Render the part of the records that opens with the line containing "What are all" and closes with the line containing "Read against the" as a Markdown table with columns Row and Line, one numbered row per line. Skip blank lines and leave out the pictures.

» **TASK INPUTS**
[Start of Attachment]
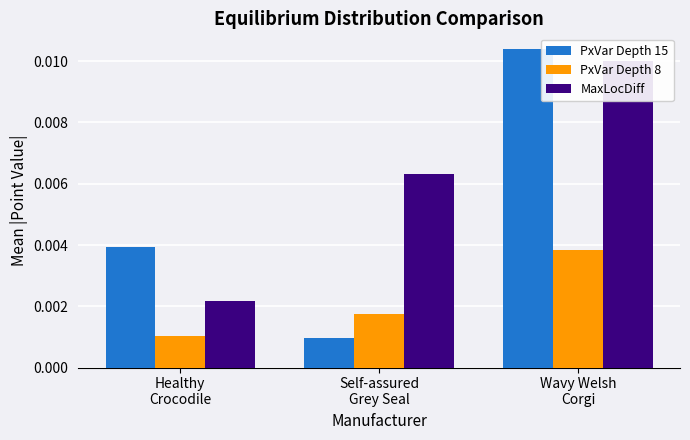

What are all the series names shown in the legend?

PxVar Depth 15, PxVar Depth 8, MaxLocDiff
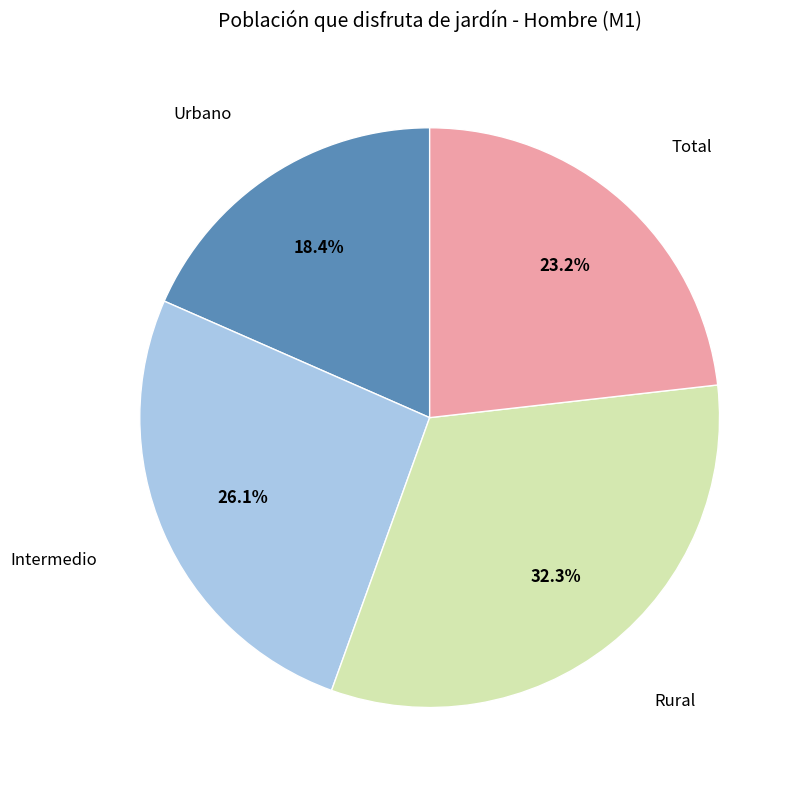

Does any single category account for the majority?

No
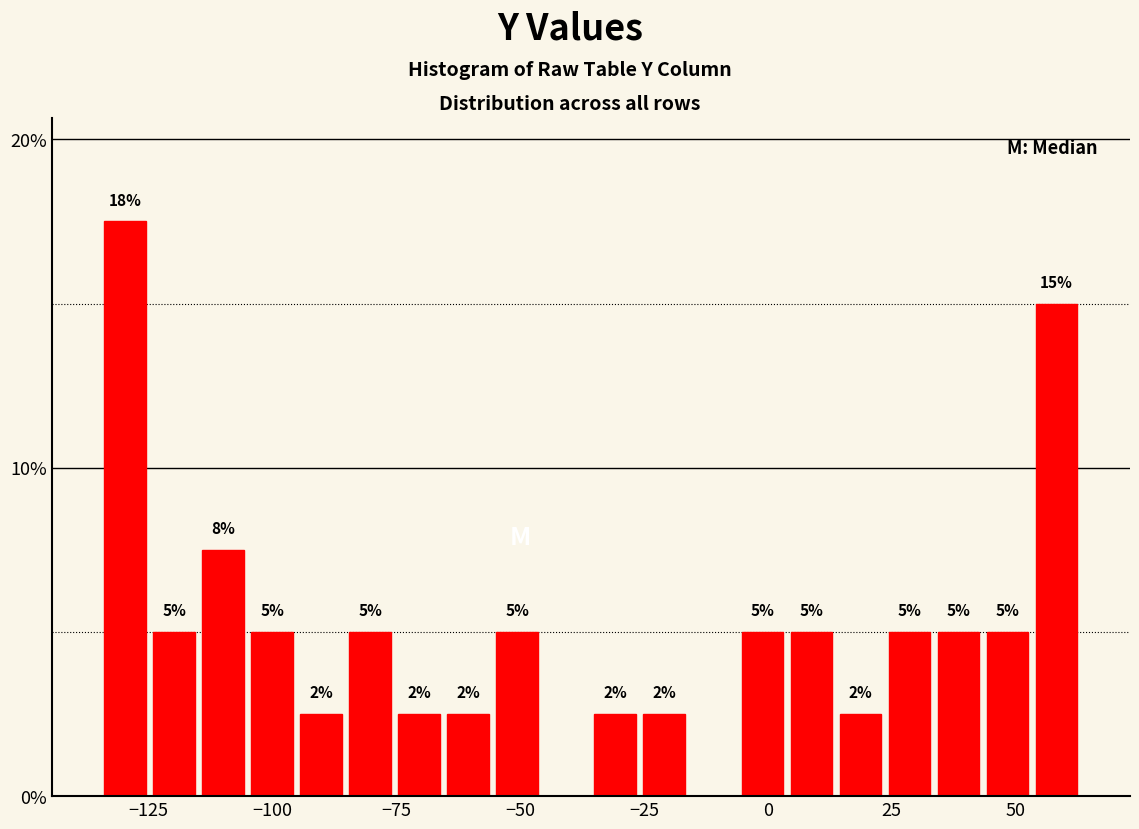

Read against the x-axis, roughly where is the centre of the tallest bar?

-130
[End of Attachment]
[Start of Attachment]
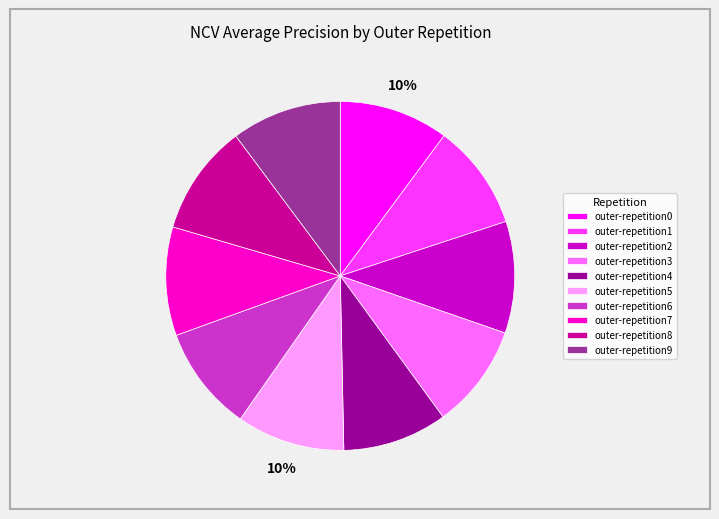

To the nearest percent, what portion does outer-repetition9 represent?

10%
[End of Attachment]
» **ANSWER BOX**
| Row | Line |
|---|---|
| 1 | What are all the series names shown in the legend? |
| 2 | PxVar Depth 15, PxVar Depth 8, MaxLocDiff |
| 3 | Does any single category account for the majority? |
| 4 | No |
| 5 | Read against the x-axis, roughly where is the centre of the tallest bar? |